→ EXERCISE PROMPT:
Every line holding "tokens" should be copied from the records below.

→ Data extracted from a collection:

'''

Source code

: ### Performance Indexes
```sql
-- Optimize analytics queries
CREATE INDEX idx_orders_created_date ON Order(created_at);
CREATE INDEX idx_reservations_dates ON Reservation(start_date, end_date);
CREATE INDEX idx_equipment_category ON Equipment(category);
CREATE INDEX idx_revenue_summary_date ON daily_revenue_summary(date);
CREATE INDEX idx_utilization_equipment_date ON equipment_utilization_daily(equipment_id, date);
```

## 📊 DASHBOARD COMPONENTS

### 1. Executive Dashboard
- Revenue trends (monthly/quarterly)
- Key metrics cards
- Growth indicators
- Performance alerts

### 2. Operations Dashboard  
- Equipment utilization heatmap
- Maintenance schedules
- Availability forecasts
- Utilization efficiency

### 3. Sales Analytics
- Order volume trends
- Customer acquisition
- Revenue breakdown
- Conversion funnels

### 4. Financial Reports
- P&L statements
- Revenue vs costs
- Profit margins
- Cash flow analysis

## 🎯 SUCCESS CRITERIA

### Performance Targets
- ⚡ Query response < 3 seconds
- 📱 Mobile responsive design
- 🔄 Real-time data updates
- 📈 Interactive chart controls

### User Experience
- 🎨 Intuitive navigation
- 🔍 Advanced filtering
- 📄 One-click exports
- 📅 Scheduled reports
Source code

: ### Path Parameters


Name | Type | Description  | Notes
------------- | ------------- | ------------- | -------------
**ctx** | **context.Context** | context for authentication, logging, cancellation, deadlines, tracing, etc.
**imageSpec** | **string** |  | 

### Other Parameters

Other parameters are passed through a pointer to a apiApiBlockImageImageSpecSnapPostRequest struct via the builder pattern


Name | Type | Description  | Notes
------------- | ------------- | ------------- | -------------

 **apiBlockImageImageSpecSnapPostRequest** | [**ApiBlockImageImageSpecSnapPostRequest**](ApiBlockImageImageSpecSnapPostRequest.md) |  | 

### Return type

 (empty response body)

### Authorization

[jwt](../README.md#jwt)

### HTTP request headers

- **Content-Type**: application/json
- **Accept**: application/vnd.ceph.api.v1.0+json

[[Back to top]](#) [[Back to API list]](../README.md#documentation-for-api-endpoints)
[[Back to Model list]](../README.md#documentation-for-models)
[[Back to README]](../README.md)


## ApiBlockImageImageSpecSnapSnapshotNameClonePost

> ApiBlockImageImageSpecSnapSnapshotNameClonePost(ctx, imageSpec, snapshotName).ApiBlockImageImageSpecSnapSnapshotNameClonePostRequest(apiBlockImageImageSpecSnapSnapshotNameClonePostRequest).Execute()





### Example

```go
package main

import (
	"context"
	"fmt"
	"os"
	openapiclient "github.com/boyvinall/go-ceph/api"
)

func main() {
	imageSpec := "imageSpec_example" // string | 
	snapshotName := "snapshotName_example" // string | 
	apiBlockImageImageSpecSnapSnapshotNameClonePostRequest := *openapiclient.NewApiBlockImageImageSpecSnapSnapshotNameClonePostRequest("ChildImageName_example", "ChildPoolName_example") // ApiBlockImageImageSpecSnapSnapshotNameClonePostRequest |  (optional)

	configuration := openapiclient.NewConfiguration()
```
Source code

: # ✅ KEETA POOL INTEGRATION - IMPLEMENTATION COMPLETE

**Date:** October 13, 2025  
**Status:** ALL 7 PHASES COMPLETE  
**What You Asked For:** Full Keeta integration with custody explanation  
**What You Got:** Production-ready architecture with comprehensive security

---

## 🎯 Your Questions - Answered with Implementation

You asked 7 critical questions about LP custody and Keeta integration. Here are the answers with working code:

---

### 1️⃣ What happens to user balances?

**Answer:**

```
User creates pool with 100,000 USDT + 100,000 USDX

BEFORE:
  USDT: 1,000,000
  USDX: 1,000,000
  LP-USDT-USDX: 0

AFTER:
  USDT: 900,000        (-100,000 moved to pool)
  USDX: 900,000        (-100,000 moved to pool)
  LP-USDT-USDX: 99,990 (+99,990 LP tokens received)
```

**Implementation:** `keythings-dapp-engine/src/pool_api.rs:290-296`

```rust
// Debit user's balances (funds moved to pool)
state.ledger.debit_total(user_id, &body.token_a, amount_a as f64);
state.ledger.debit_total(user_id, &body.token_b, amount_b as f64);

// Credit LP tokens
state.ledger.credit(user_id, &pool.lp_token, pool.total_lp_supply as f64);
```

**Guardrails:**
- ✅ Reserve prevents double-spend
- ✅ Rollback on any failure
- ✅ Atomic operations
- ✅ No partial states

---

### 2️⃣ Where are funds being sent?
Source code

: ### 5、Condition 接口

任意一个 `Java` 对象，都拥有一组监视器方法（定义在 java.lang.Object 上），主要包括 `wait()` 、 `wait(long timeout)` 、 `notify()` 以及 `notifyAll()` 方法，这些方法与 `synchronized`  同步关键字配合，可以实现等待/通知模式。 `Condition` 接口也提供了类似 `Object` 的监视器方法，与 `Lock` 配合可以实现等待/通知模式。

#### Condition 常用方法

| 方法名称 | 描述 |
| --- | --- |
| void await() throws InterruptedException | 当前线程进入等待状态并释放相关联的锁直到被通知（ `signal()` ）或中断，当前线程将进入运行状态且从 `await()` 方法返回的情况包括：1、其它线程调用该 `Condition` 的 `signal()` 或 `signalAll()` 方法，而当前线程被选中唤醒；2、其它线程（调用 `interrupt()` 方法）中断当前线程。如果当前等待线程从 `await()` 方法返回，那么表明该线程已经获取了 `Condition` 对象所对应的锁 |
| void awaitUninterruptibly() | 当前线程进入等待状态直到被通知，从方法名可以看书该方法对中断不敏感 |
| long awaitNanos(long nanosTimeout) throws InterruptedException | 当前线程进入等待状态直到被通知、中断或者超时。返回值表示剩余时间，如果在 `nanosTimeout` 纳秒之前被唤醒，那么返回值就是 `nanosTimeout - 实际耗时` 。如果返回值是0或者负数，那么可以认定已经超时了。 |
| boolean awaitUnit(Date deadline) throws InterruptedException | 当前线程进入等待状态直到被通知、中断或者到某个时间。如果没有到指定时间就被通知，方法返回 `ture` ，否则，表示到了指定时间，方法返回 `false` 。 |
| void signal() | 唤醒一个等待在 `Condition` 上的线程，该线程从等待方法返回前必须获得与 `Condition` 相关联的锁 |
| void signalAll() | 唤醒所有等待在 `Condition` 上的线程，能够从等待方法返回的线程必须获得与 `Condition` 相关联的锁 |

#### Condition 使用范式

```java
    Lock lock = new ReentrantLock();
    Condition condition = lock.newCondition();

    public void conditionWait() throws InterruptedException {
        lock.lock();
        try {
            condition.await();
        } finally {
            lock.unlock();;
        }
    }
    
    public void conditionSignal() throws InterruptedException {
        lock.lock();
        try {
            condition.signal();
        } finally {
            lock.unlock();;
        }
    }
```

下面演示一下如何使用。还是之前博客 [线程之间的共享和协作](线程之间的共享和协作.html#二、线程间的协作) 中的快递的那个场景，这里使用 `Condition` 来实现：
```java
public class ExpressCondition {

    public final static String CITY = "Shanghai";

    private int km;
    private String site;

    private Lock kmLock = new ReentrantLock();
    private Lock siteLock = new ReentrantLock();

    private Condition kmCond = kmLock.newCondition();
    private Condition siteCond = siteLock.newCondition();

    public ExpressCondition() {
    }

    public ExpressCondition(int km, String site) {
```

'''

→ SOLUTION FOR THIS PROBLEM:
  LP-USDT-USDX: 99,990 (+99,990 LP tokens received)
// Credit LP tokens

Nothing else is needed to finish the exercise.